— Texte à lire —
********************
© Giovanni Cittadini Cesi
ƒƒ Article de Corinne François-Denève
Le 13 novembre 2015, Antoine Leiris n’accompagne pas sa femme Hélène au concert des Eagles of Death Metal. Il reste à la maison à garder leur fils Melvil. Le dimanche, la nouvelle est confirmée : Hélène figure au nombre des victimes de l’attentat du Bataclan. Le 16 novembre, son mari publie sur Facebook un long message qui commence par « Vous n’aurez pas ma haine ». Le 30 mars de l’année suivante, il publie chez Fayard un livre, également intitulé Vous n’aurez pas ma haine. La phrase sert aussi de titre à un documentaire réalisé par Antoine Leiris sur les victimes d’attentats. Au Rond-Point enfin Vous n’aurez pas ma haine est un seul en scène basé sur le livre initial – Leiris n’a pas contribué à l’adaptation.
********************
— Jeu de données —
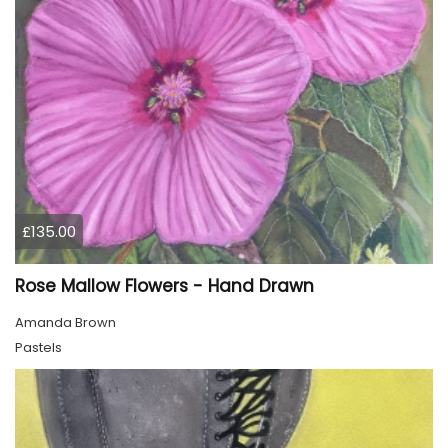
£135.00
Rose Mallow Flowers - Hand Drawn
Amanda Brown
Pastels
********************
Répondez s'il vous plaît à ces questions sur le texte consacré à Antoine Leiris :
(a) De quel groupe Hélène est-elle allée voir le concert le 13 novembre 2015 ?
(b) À quelle date son mari a-t-il publié son message sur Facebook ?
(c) Chez quel éditeur son livre est-il paru ?

(a) Les Eagles of Death Metal.
(b) Le 16 novembre.
(c) Chez Fayard.